A Word From Our Sponsor: Facts

Key facts relating to Alan Ayckbourn's A Word From Our Sponsor.
  • A Word From Our Sponsor is Alan Ayckbourn's 49th play.
  • The world premiere was held at the Stephen Joseph Theatre In The Round, Scarborough, on 20 April 1995.
  • It was the final new Ayckbourn play to be staged at the Stephen Joseph Theatre In The Round prior to its move in April 1996 to the company's new home, the Stephen Joseph Theatre.

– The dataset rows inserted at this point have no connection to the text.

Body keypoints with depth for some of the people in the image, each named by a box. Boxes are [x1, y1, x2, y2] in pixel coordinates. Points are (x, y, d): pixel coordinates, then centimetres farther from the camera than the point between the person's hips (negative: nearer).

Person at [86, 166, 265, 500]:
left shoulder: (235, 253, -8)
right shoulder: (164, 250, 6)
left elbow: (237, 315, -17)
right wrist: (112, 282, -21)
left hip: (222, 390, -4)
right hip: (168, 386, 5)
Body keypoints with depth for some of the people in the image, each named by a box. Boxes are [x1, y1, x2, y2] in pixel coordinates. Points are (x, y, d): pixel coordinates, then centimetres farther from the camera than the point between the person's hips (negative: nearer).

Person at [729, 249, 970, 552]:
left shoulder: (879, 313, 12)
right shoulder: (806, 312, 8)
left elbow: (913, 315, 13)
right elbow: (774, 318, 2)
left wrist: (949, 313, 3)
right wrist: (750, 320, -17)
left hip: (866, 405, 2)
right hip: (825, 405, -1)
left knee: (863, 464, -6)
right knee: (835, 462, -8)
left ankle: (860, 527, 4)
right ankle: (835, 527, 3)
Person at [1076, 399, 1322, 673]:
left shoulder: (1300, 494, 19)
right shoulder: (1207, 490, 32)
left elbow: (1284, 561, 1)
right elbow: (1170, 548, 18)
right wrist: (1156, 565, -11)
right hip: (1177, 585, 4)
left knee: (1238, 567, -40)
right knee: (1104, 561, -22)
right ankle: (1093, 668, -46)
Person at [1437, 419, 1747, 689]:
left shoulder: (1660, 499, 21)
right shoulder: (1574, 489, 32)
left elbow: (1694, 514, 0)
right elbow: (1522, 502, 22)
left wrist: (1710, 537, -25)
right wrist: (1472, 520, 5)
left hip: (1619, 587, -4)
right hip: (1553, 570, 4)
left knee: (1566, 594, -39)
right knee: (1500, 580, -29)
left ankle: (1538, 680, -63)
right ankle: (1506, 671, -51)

  • It was the final production Alan Ayckbourn directed in the round at the venue which had been home to the company since 1976. It was also his penultimate production at the Stephen Joseph Theatre In The Round as he would also direct Harold Pinter's Betrayal in the end-stage Studio Theatre in August 1995.
  • A Word From Our Sponsor was written with the composer John Pattison and it was their second full-length musical together following Dreams From A Summer House (1992).

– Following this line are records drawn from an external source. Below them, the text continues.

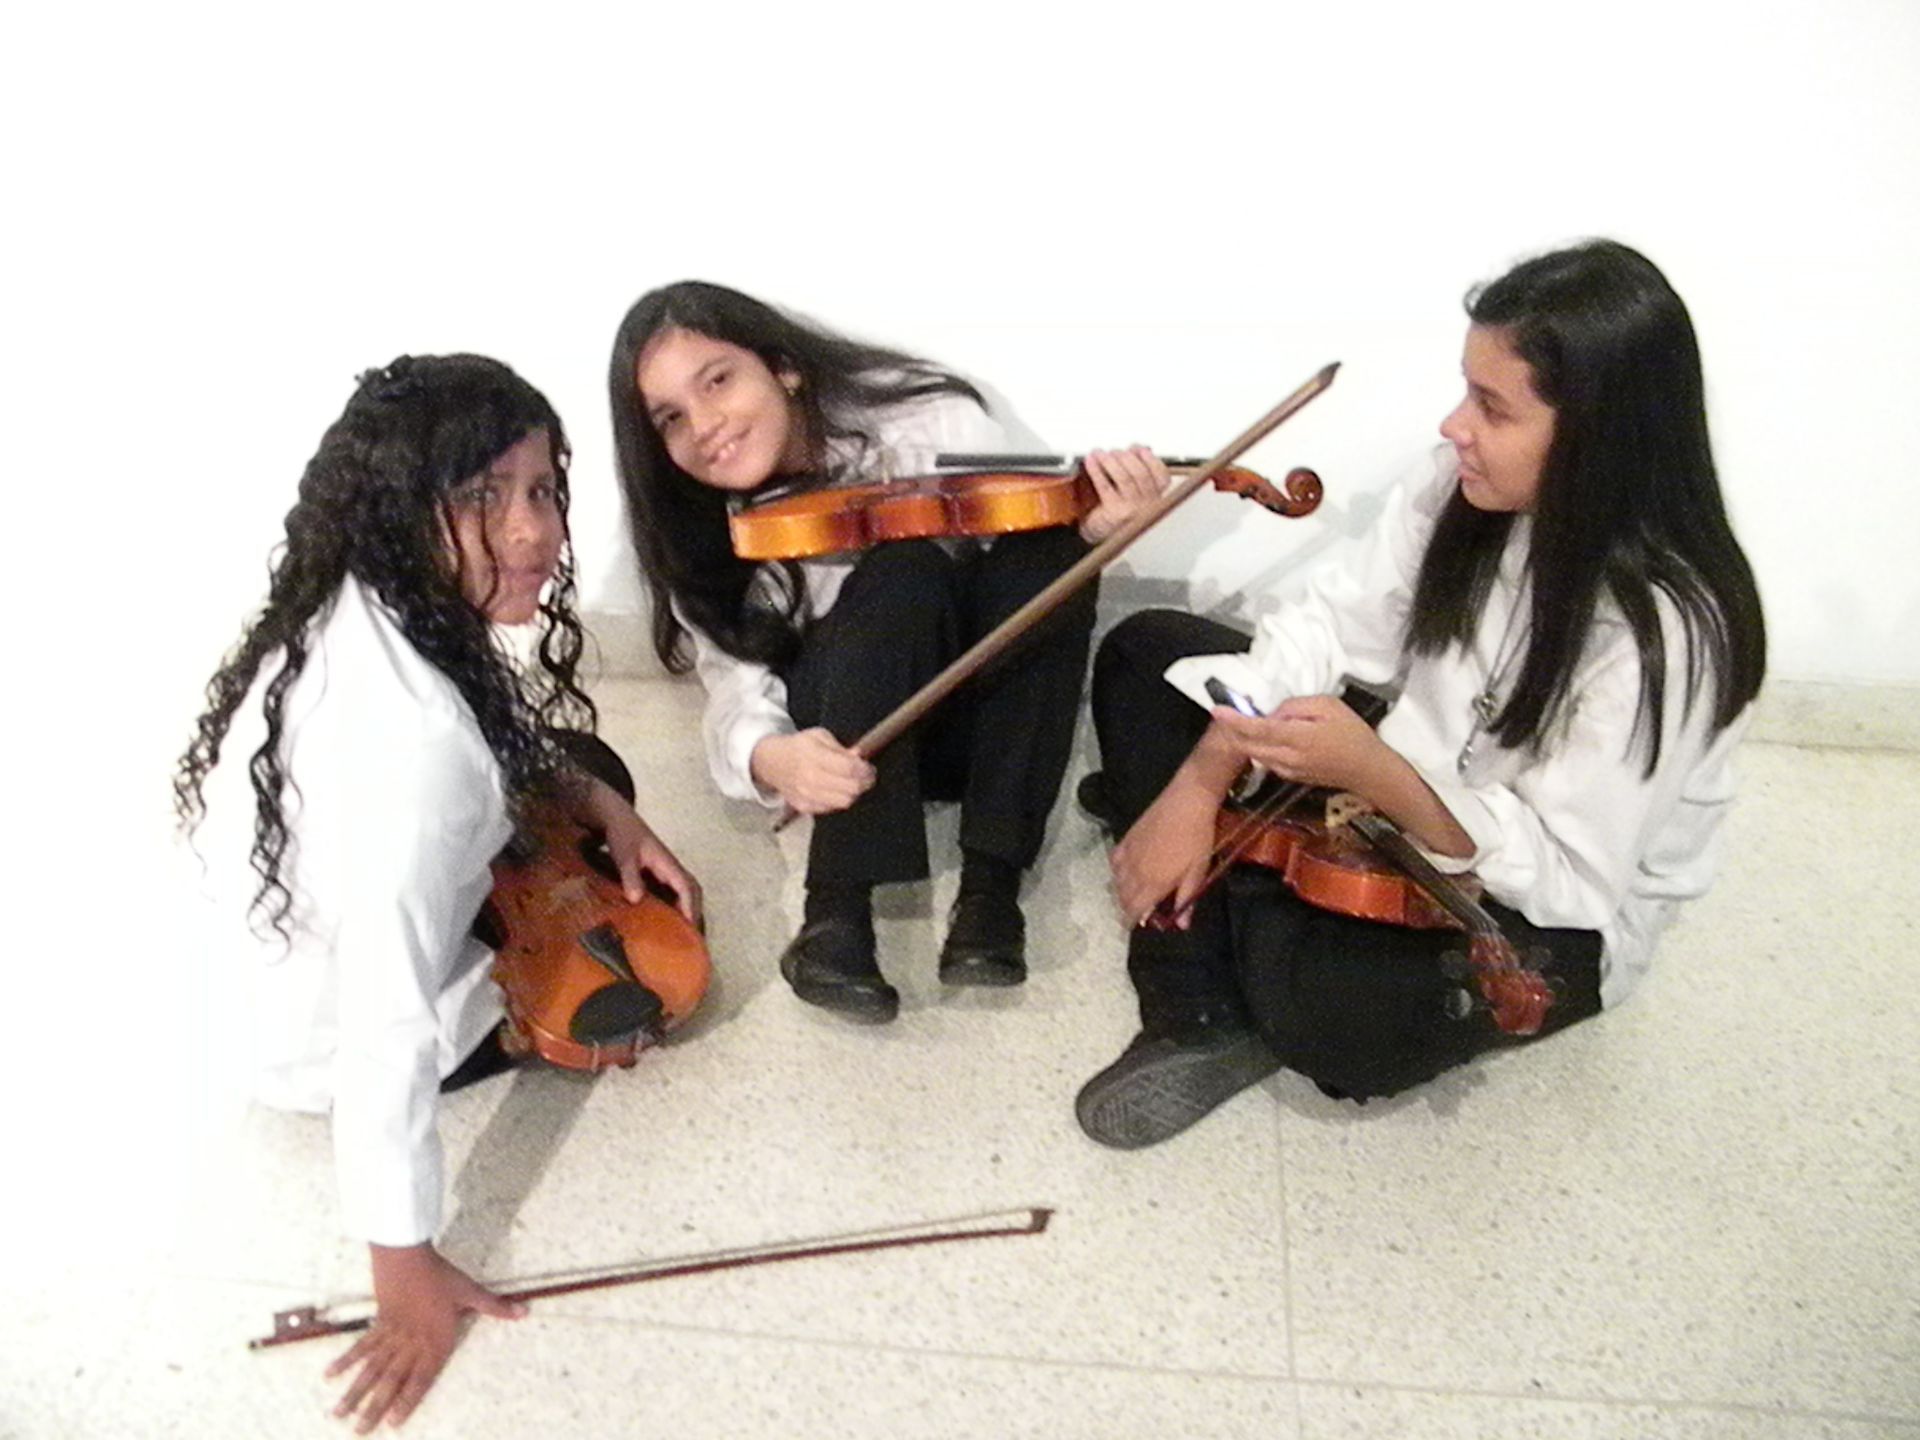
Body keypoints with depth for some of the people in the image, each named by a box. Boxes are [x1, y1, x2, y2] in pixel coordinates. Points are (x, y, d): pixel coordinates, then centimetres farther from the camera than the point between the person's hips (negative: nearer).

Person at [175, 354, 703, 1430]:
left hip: (273, 935, 8)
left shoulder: (363, 606, -15)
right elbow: (386, 1018, -35)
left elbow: (507, 736, 6)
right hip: (319, 1028, -7)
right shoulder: (406, 740, -41)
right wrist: (408, 1270, -26)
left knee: (589, 775, 15)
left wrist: (600, 805, -8)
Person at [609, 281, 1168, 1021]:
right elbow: (738, 690, -16)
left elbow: (1029, 564, -13)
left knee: (1049, 550, -30)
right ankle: (838, 905, -32)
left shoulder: (923, 419, -12)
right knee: (902, 572, -32)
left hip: (981, 715, 1)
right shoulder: (705, 544, -7)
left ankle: (991, 881, -30)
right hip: (853, 735, 0)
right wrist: (770, 756, -39)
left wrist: (1090, 530, -36)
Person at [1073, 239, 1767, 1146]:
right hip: (1386, 800, 7)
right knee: (1146, 651, -2)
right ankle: (1204, 1017, -8)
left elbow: (1565, 871, -28)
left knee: (1330, 1008, -38)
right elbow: (1330, 623, -10)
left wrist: (1373, 773, -39)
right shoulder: (1471, 491, -12)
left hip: (1549, 918, -7)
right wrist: (1199, 784, -19)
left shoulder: (1665, 631, -30)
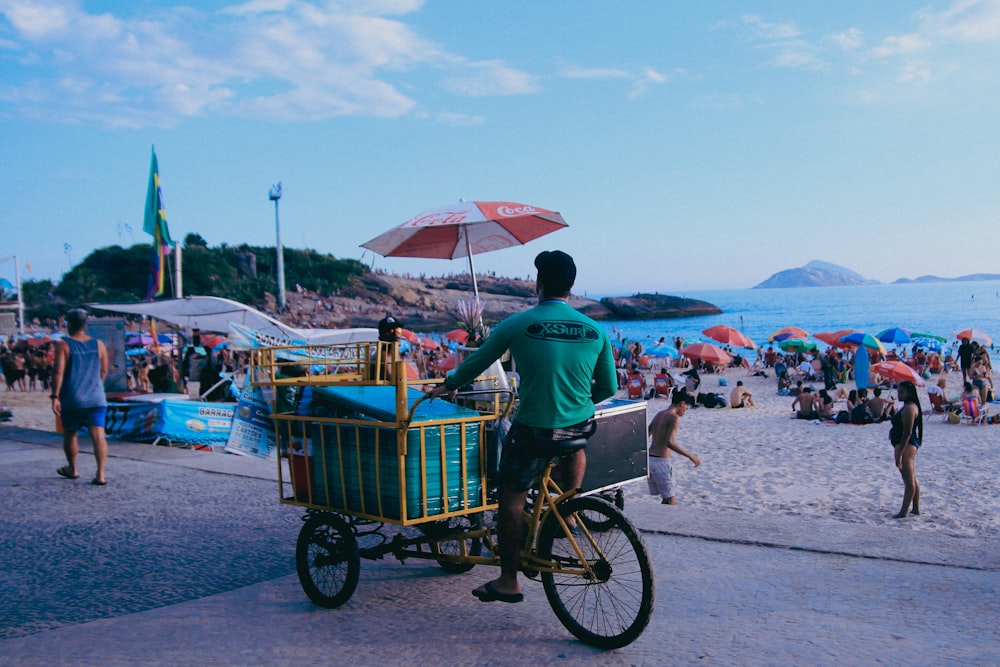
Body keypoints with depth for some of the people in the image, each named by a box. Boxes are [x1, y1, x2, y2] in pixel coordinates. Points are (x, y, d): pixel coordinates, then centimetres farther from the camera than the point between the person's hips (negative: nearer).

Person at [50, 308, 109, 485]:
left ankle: (72, 469, 33)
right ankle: (100, 474, -12)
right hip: (96, 398, 2)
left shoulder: (63, 345, -7)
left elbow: (58, 372, -14)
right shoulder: (99, 345, 4)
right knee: (98, 436, -4)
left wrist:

  • The idea for A Word From Our Sponsor was conceived at least as early as 1993, but not as a musical. Unable to make its more 'exotic' elements work, Alan later realised the solution was to add music to it.

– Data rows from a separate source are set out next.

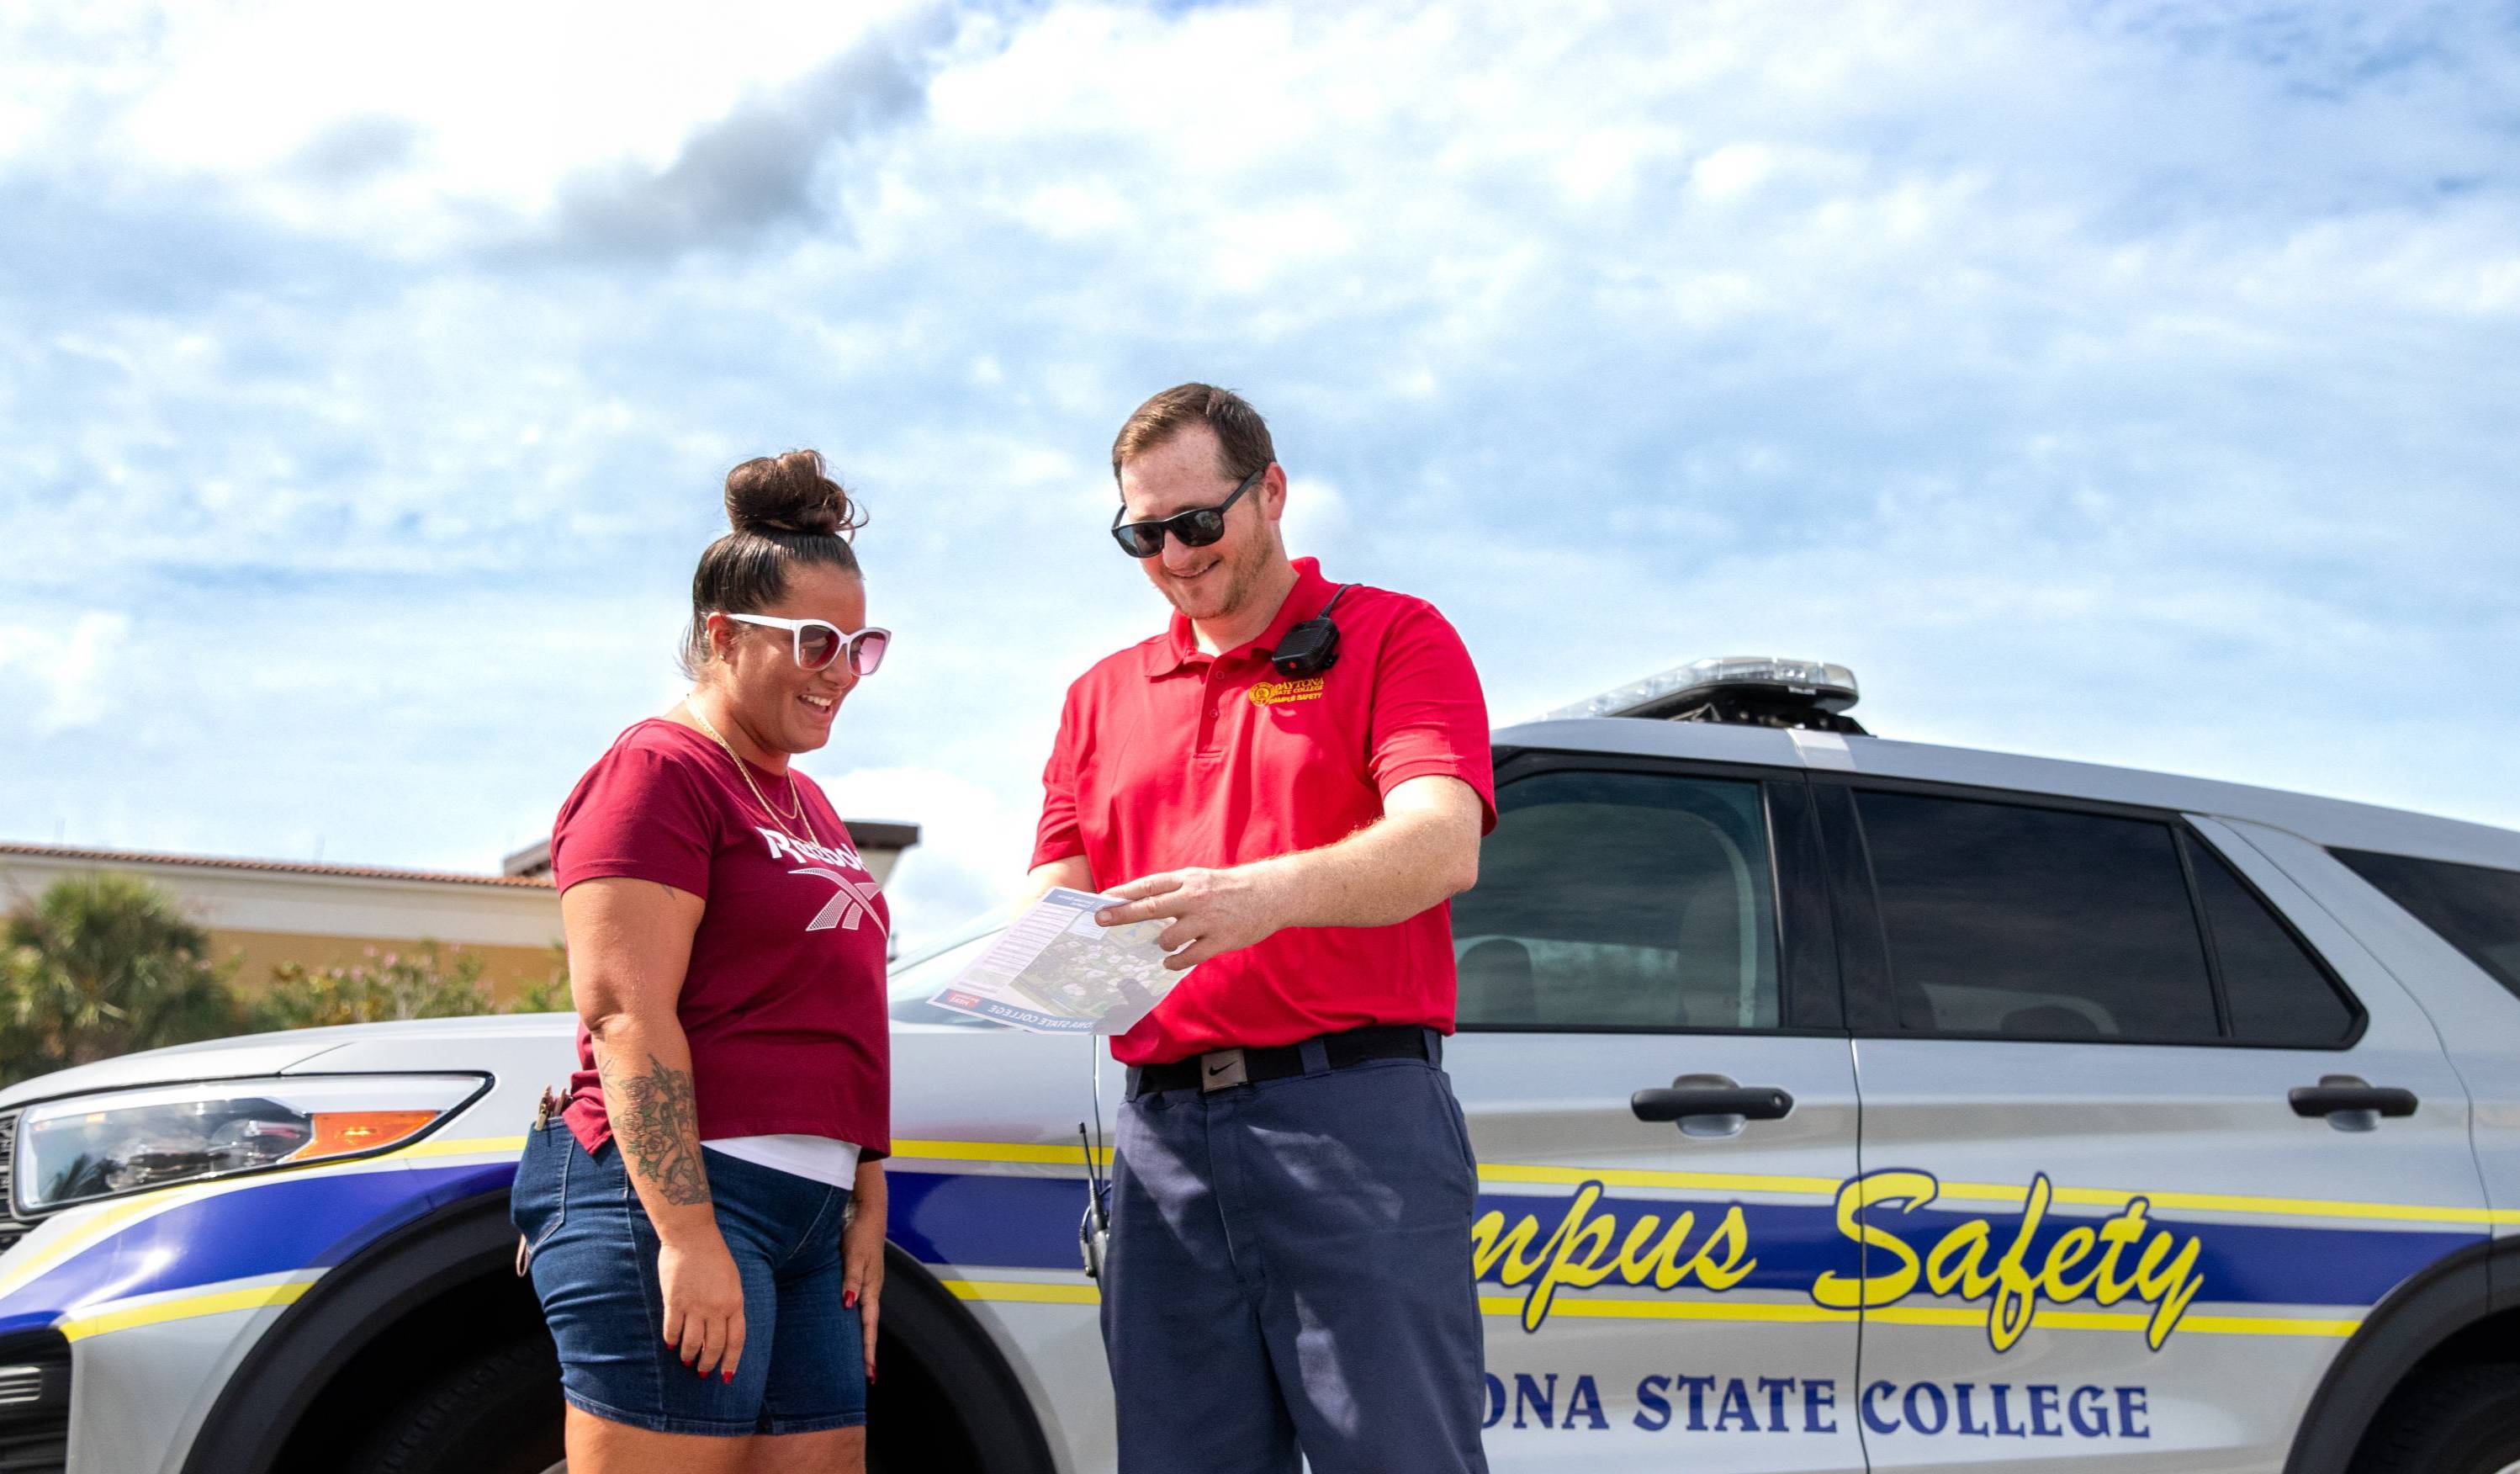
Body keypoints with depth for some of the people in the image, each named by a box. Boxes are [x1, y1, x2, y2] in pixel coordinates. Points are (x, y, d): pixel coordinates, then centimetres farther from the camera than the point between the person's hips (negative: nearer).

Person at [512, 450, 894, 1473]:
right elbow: (626, 1014, -15)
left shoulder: (803, 801, 23)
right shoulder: (659, 773, -5)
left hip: (805, 1218, 9)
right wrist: (689, 1235, -21)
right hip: (673, 1198, -9)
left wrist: (867, 1203, 18)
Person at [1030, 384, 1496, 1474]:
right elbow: (1057, 886, 16)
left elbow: (1443, 845, -11)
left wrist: (1267, 893, -30)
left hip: (1351, 1111, -5)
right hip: (1162, 1130, 5)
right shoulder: (1105, 694, 22)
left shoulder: (1393, 637, 6)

  • It is one of Alan Ayckbourn's plays set in a dystopian future where civilisation is, to all intents and purposes, collapsing. It follows in the footsteps of Henceforward… and Communicating Doors.
  • Following its world premiere production, the play immediately transferred to Chichester Festival Theatre - the first such collaboration between the venue and the Stephen Joseph Theatre. The two venues would also work together in 2012 on the co-production of Alan Ayckbourn's Surprises.
  • The play practically ends with the vicar, Harry, telling Valda "And - get thee behind me, all right?" This is a reference to the quote "Get thee behind me, Satan" found in the Bible in Luke chapter 4, verses 5 - 8 ("And Jesus answered and said unto him, Get thee behind me, Satan: for it is written, Thou shalt worship the Lord thy God, and him only shalt thou serve.") and Matthew chapter 16, verse 23 ("But he turned, and said unto Peter, Get thee behind me, Satan: thou art an offence unto me: for thou savourest not the things that be of God, but those that be of men.").
  • Sadly, the play was over-shadowed by the tragic death of the actress Sophie Winter just prior to its final performance in Scarborough. Although it was later published and released for performance, it is a play Alan Ayckbourn believes he will never return to or revive.